In short, you should know your data and devise the best, most honest, way of presenting it. In many cases, sticking with continuous data in the most scientifically sound approach, in that it minimises hypotheses about the data structure. Yet it is not always the easiest way to publish in a medical journal. It is sometimes possible to present both a continuous data analysis as long as discretised results, for illustration purpose.

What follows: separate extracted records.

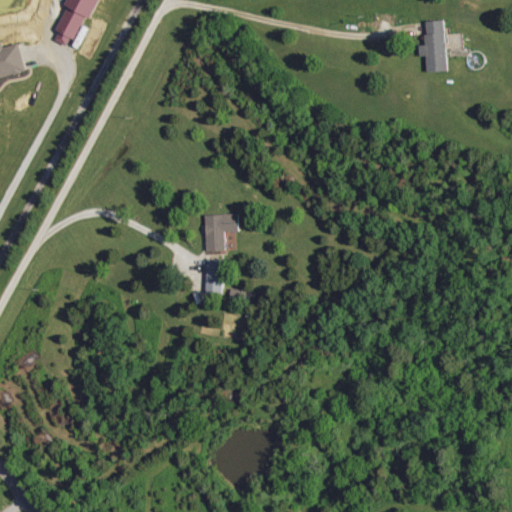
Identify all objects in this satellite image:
building: (73, 21)
road: (274, 22)
building: (436, 45)
building: (11, 59)
road: (69, 127)
road: (40, 132)
road: (83, 153)
road: (116, 217)
building: (222, 224)
building: (215, 276)
road: (18, 490)
road: (16, 504)
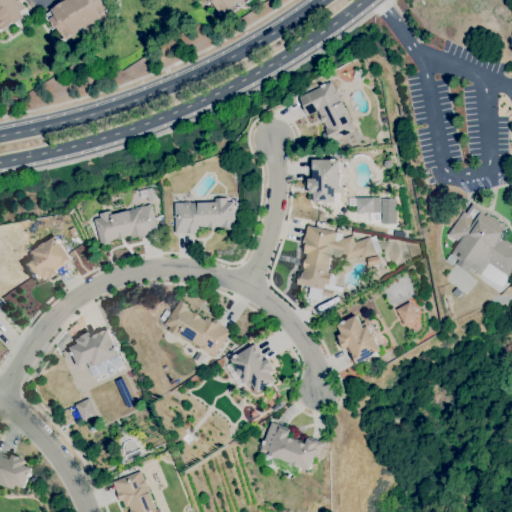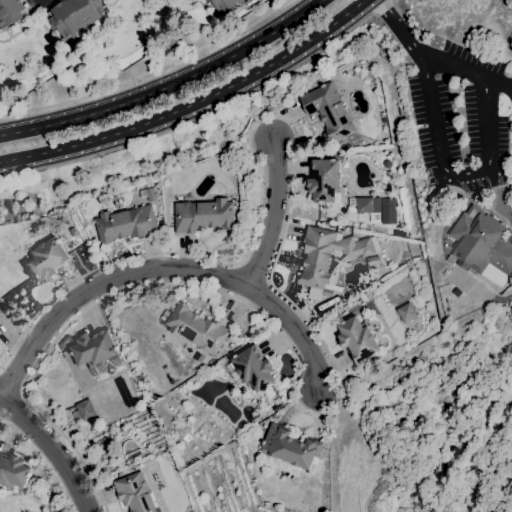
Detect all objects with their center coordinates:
road: (39, 5)
building: (225, 5)
road: (381, 5)
building: (226, 6)
building: (10, 12)
building: (11, 12)
building: (76, 16)
building: (76, 16)
road: (400, 30)
road: (150, 73)
building: (359, 73)
road: (468, 73)
road: (167, 86)
road: (191, 103)
building: (327, 110)
building: (328, 111)
road: (196, 118)
building: (324, 180)
building: (324, 180)
road: (457, 180)
building: (151, 194)
building: (364, 204)
building: (377, 208)
road: (275, 214)
building: (202, 215)
building: (203, 215)
building: (124, 224)
building: (126, 224)
building: (398, 234)
building: (482, 245)
building: (480, 246)
building: (327, 255)
building: (327, 256)
building: (45, 259)
building: (46, 259)
building: (450, 259)
building: (373, 260)
building: (455, 268)
road: (165, 271)
building: (405, 312)
building: (407, 312)
building: (0, 313)
road: (302, 315)
building: (163, 317)
building: (195, 328)
building: (196, 328)
building: (356, 338)
building: (357, 339)
building: (230, 347)
building: (98, 352)
building: (96, 353)
building: (253, 368)
building: (254, 368)
building: (280, 405)
building: (85, 409)
building: (85, 410)
road: (52, 447)
building: (289, 447)
building: (288, 450)
building: (13, 471)
building: (13, 471)
building: (134, 493)
building: (135, 493)
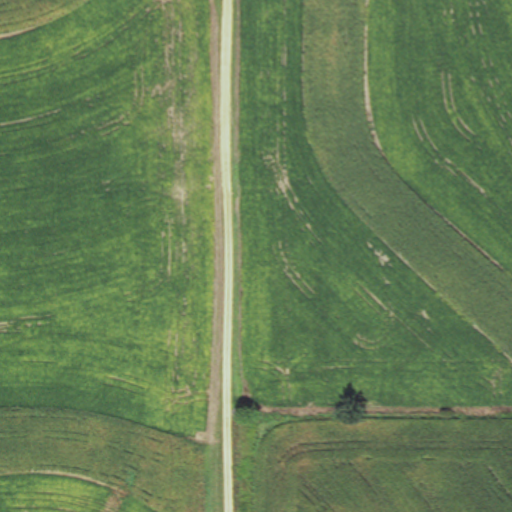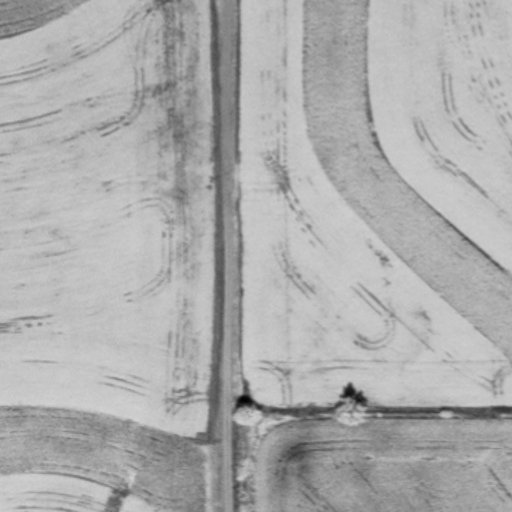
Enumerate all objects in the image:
road: (205, 256)
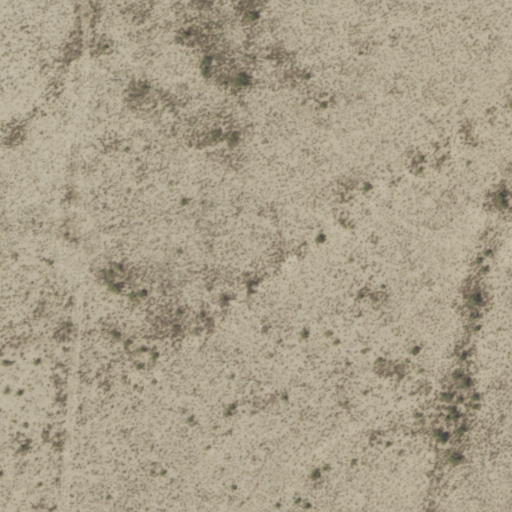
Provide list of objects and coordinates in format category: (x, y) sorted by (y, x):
power tower: (70, 244)
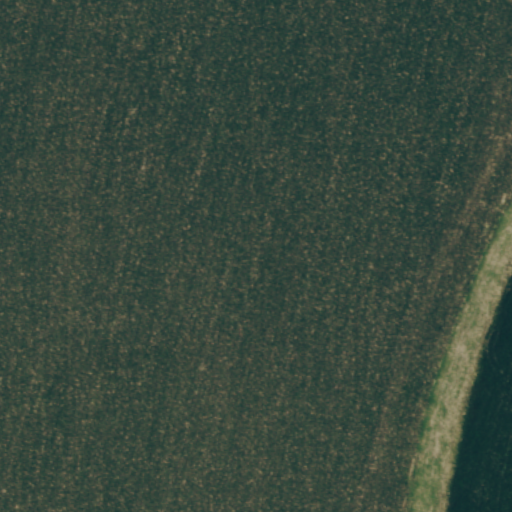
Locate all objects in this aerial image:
crop: (237, 244)
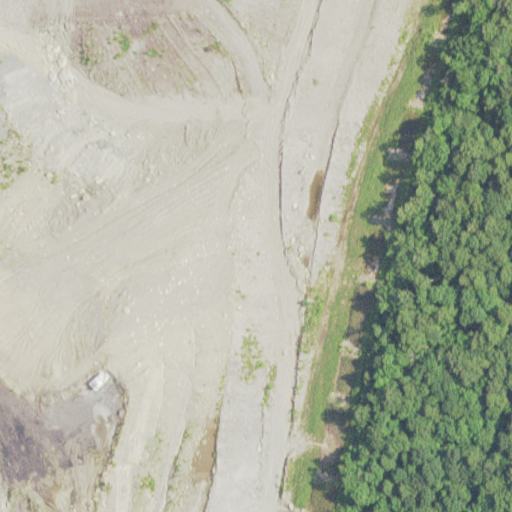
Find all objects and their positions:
quarry: (195, 243)
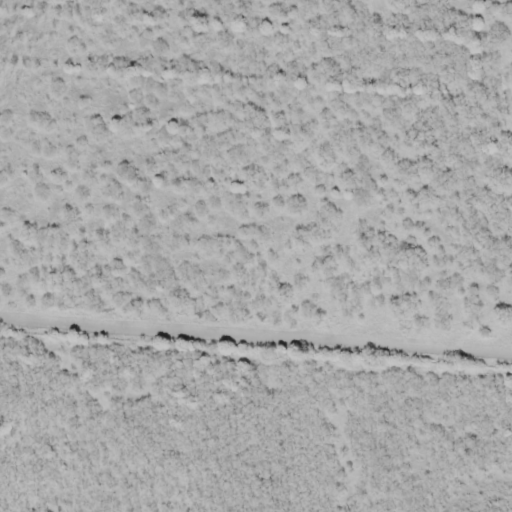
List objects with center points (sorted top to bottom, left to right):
road: (256, 346)
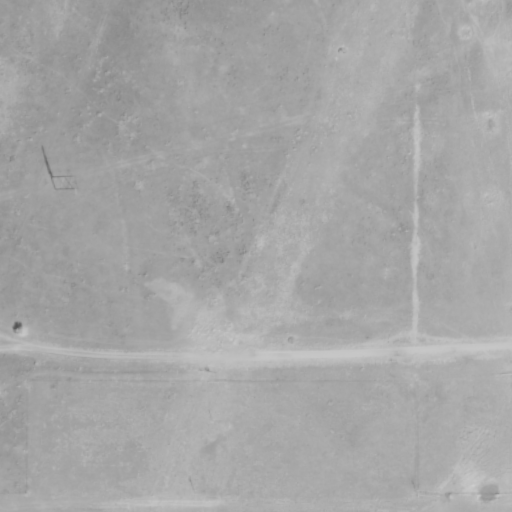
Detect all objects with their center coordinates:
road: (29, 69)
power tower: (48, 184)
road: (255, 343)
road: (486, 467)
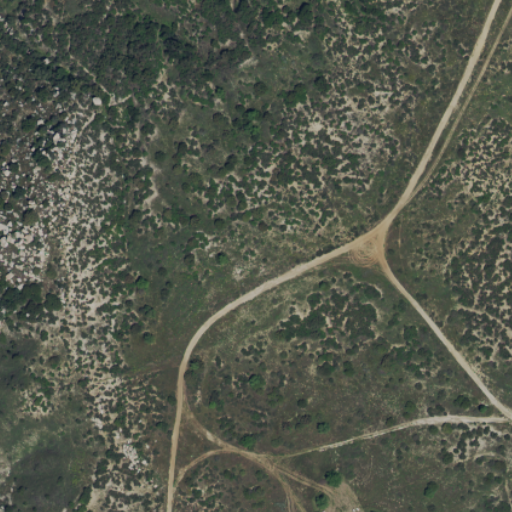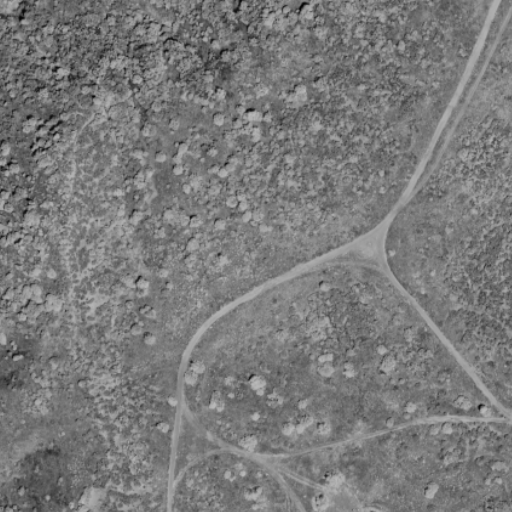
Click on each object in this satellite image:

It is true that using continuous variables generally helps you get the most information out of your data, but there are times when using a cutoff is necessary, for example to establish treatment guidelines. Blood pressure is an example of this: Anything over 140 systolic BP is considered high blood pressure because BP over this level is associated with adverse health outcomes. It may also be used to guide treatment with BP medications. The 140 figure used to be higher until epidemiologic studies showed that systolic BP as low as 140 was associated with bad outcomes too.
The cutpoint at where to categorize your data variable can be based on many things. But first, if a statistical method (such as linear regression) can be used that uses the continous data, by all means use it. Logistic regression will let you use either continous or binary variables. One way you can tweak the cutpoints when categorizing your data in logistic regression is to do a sensitivity and specificity, and positive predictive value / negative predictive value with the results, to see how your regression model performs at predicting outcome at various cutpoints.
Also for putting your results into practical terms, consider a NNT (number needed to treat) analysis.
If you can use more than one cutpoint, you may wish to stratify your data and do a stratified analysis. This will (hopefully) for example establish an increasing risk of the outcome with increasing exposure---the classic example being increasing mortality rates as cigarettes smoked per day increases. (you can do this using one cutpoint too, but using three or more makes a stronger case for a dose-response effect).
Some studies use the bottom ten percent of a value for the cutpoint, for example birthweight, if you can find normative data with which to classify your data. Or you can convert your continous data to Z-scores or a percentile rank and use, for example, the lower 25% or upper 10% as a cutoff. It depends what your data variable is, of course.
In short, you just have to play with the numbers. But as others have said, try to find some basis for your cutpoint in the literature, or something that makes biological sense (physiology frequently exhibits thresholds, for example muscle fatigue or the transition of cells into carcinoma). Or consider cutpoints that have practical value, such as for diagnosing or treating disease, or a population-level health impact of the risk factor, including economic health impacts.